You know and I'm slowly realising that there is no one way to do what we want and that if there were, many of us wouldn't like it. I think I'm at the point where my work flows along just about as well as I can make it and if I pootle around trying other things, it is more curiosity than it is a necessity.

Still, I have a terrible weakness for articles such as Apple Gazette's 5 Apps to Boost Your Productivity.

That’s rubbish: positive vs negative thinking

I'm British and a journalist, cynicism comes to me a lot more readily than happy happy joy joy thinking. But the kicker for me is that it's quicker to think positively.

You know this already: when things are bad, you spend an awful lot of time brooding. That's too feeble a word: worrying, fretting, chewing, pondering, hating. When things are good, you get on to the next job.

I have also realised that it's true: I shouldn't make decisions and I definitely shouldn't act on them when I'm depressed. I still struggle with the concept of telling myself everything is wonderful all the time but I like the idea of head-down getting-on-with-it-all regardless.

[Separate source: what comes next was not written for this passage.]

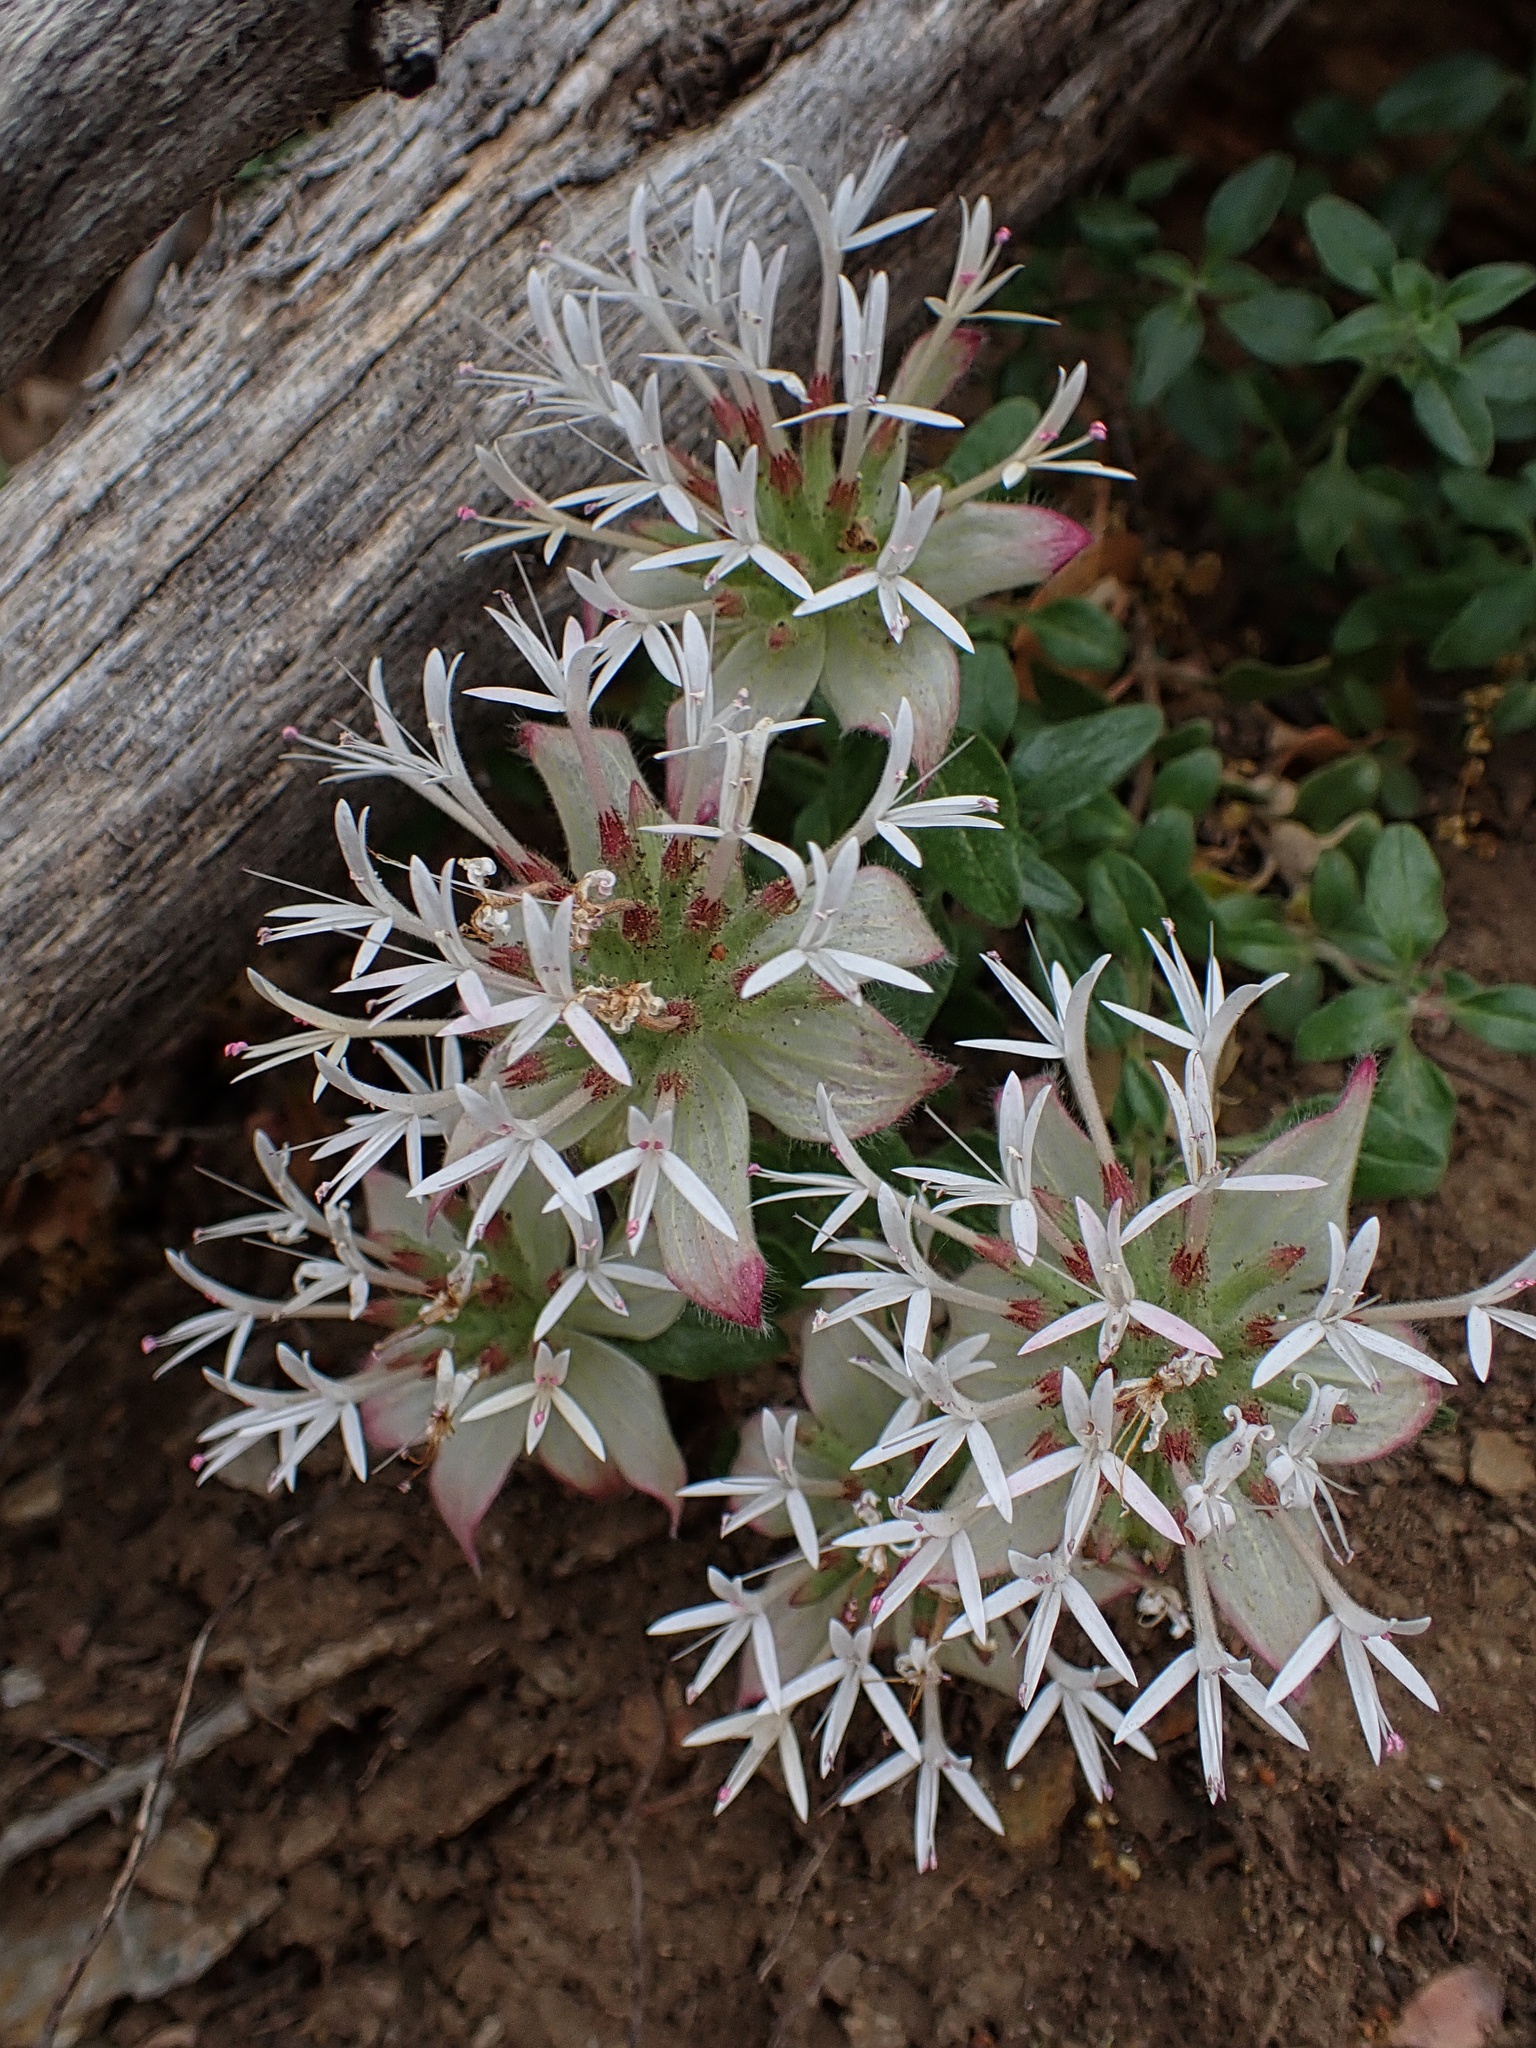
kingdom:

Which is what I take away from this piece on The Simple Dollar about negative thinking:

You have to recognize when you’re telling yourself to make poor choices. For me, the best way to counteract this is to have a checklist of the things you’re working on and review it several times a day.

We’re done with CES – in both senses

There was probably quite a lot of talk at this year's Consumer Electronics Show in Vegas about technology that will help us be the more productive, creative, happy people we should be but I wasn't listening. Were you?

CES gets feted as a big deal in a lot of places – BBC News's Click looked like it was going to love it there from the brief bit I saw before changing channels – and certainly big announcements there are treated as world-changing.

But I lost interest years ago when I noticed that the world kept on staying pretty much the same.

Full personal disclosure: I worked on computer magazines for many years and was never allowed to go to CES. I can tell you this now: that was because I don't drink. It was regarded as a waste to send me. But maybe I was showing signs of disinterest even then. Maybe I was sober.

Because CES still talks the talk yet it's been a very long time since anything was unveiled there that you remember. We're talking home video recorders. CDs. There have been others since but I'm struggling here. And the show is now better known for big announcements of new products that then never go on sale.

So CES is an empty roar and it was so obvious to me that I wouldn't be talking to you about it that I can't even call this a big editorial decision. It was just CES, uh-huh, what else is happening? But now that the show is closed and the excited pre-event articles are being followed by post-event shrugs, I came across a description I just like a lot.

In the New York Times article about the Consumer Electronics Show, MIT's Natasha Dow Schüll summed it up exquisitely: “It’s like a high tech SkyMall”.